→ **WHAT THE TASK ASKS**:
Count the lines holding the string "Right" in the records, and give only the count.

→ **DATA FOR ANALYSIS**:
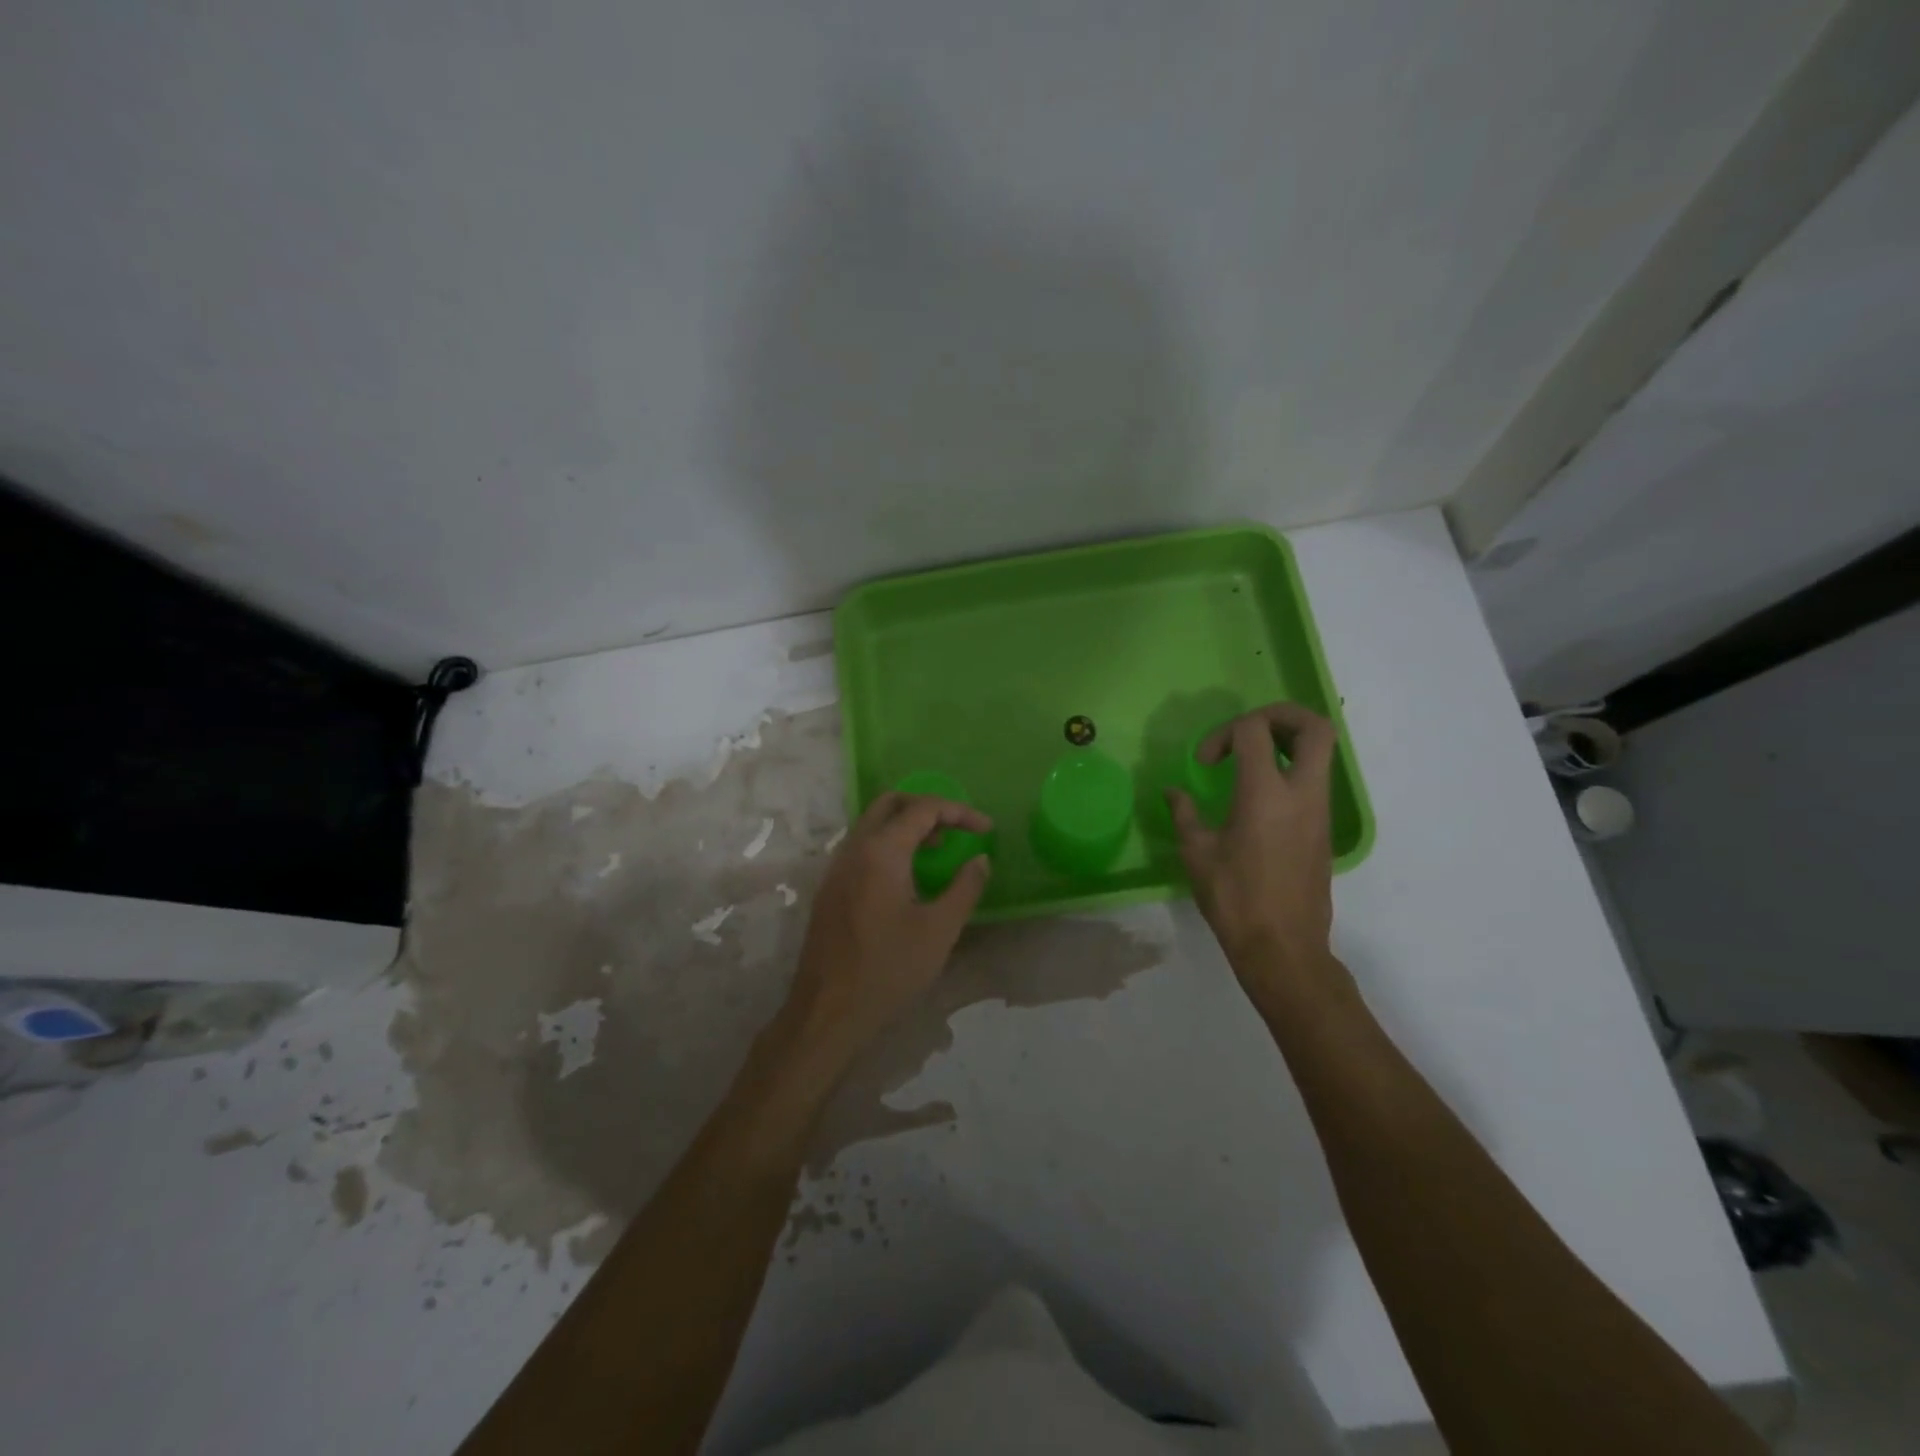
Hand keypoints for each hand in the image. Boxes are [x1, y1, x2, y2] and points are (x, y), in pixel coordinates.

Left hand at [783, 792, 992, 1063]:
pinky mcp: (830, 887)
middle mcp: (854, 848)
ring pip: (873, 823)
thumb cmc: (888, 969)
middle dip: (928, 808)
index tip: (986, 828)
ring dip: (907, 825)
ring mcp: (836, 866)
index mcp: (881, 851)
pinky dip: (889, 844)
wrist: (828, 1009)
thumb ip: (965, 888)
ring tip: (938, 851)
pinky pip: (862, 846)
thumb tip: (980, 859)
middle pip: (891, 804)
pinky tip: (907, 876)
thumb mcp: (939, 930)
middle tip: (956, 830)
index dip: (959, 812)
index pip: (923, 809)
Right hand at [1165, 702, 1338, 988]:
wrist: (1283, 948)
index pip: (1255, 730)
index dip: (1224, 734)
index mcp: (1265, 793)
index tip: (1205, 764)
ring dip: (1287, 742)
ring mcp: (1320, 811)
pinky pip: (1316, 779)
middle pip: (1314, 726)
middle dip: (1280, 716)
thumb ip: (1184, 813)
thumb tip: (1173, 792)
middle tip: (1247, 732)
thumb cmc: (1235, 899)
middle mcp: (1302, 793)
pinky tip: (1258, 794)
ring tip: (1250, 760)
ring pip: (1322, 751)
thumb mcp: (1197, 853)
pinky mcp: (1324, 829)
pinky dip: (1291, 769)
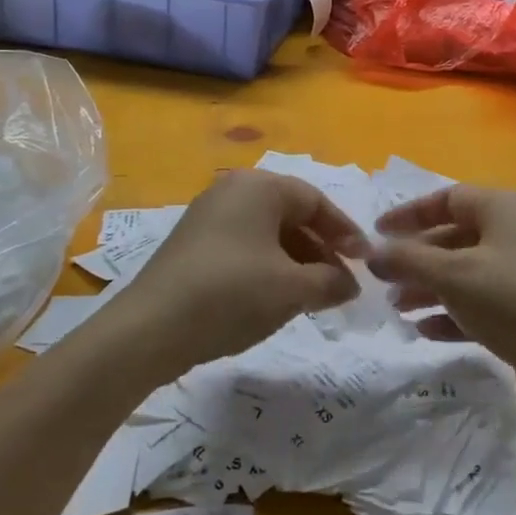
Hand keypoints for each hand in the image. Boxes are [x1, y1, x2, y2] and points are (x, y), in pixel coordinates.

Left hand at [100, 171, 362, 378]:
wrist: (150, 328)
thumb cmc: (231, 294)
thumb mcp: (291, 290)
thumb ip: (330, 282)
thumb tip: (351, 284)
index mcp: (260, 187)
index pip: (316, 201)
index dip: (344, 232)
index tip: (365, 262)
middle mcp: (233, 190)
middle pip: (291, 214)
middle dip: (320, 250)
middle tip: (340, 284)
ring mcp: (208, 215)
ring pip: (267, 232)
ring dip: (296, 261)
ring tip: (312, 296)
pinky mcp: (193, 243)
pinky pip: (244, 245)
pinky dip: (267, 266)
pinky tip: (273, 298)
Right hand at [366, 185, 515, 414]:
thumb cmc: (514, 301)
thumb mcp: (454, 275)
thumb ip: (407, 260)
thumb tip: (371, 253)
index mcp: (505, 208)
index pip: (448, 198)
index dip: (410, 213)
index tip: (377, 233)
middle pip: (454, 237)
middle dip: (416, 258)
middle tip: (382, 280)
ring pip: (465, 273)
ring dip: (429, 288)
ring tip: (397, 309)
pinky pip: (480, 304)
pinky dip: (452, 313)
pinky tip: (425, 331)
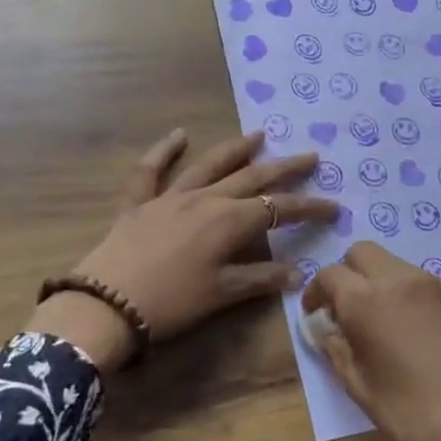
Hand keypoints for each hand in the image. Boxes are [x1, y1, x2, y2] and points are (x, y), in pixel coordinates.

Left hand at [32, 129, 337, 371]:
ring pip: (210, 166)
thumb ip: (259, 279)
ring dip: (236, 150)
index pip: (278, 210)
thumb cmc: (172, 303)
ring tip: (258, 135)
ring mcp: (170, 197)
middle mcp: (205, 199)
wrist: (107, 304)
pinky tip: (179, 135)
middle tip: (309, 156)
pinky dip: (164, 150)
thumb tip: (297, 273)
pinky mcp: (140, 202)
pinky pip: (151, 170)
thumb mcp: (221, 294)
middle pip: (251, 178)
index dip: (308, 208)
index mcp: (229, 222)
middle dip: (284, 168)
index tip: (334, 205)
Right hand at [304, 242, 440, 440]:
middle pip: (362, 253)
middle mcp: (400, 280)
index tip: (315, 314)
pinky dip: (407, 293)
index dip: (316, 292)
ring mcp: (436, 286)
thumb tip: (328, 330)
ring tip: (380, 320)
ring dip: (379, 281)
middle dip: (347, 273)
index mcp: (367, 300)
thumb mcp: (361, 387)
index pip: (329, 275)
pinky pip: (422, 282)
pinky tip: (413, 330)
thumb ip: (337, 349)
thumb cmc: (412, 417)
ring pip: (395, 264)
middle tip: (345, 308)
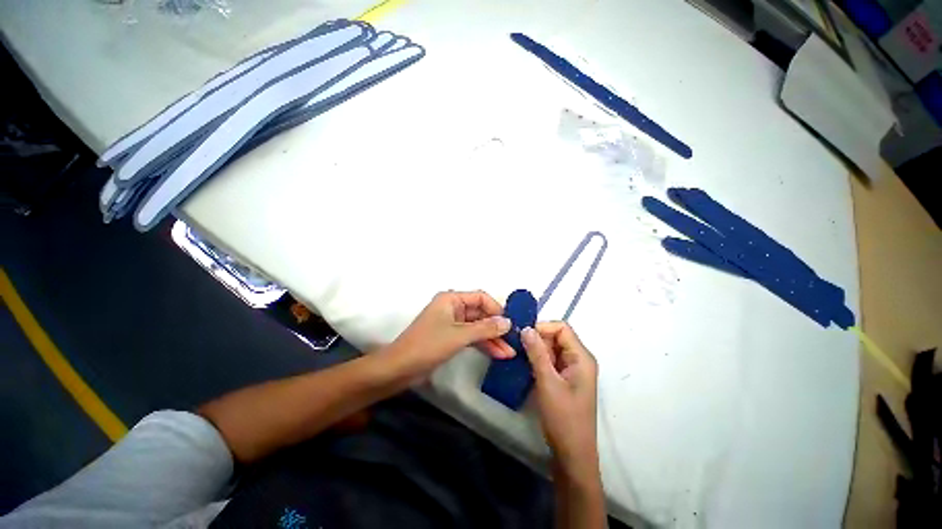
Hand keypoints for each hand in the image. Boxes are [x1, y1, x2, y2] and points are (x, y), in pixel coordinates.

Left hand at [386, 291, 515, 378]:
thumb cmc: (428, 345)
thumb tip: (508, 322)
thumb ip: (485, 329)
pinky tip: (498, 354)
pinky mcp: (451, 338)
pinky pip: (472, 337)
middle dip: (497, 327)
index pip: (481, 298)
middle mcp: (453, 308)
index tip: (511, 323)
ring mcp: (452, 323)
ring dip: (493, 339)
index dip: (497, 309)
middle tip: (514, 341)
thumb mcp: (459, 336)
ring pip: (478, 327)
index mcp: (451, 299)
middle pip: (481, 313)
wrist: (399, 369)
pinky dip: (483, 345)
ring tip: (510, 353)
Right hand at [522, 322, 598, 475]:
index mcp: (581, 357)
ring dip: (536, 350)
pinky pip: (550, 361)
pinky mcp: (564, 379)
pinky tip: (525, 365)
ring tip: (518, 354)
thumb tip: (526, 328)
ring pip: (551, 348)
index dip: (542, 327)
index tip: (522, 334)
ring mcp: (572, 369)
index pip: (562, 328)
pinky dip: (538, 360)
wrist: (572, 454)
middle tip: (517, 346)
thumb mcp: (547, 382)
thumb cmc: (563, 418)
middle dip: (537, 339)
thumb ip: (537, 353)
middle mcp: (579, 359)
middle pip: (556, 337)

→ **EXERCISE ANSWER**:
4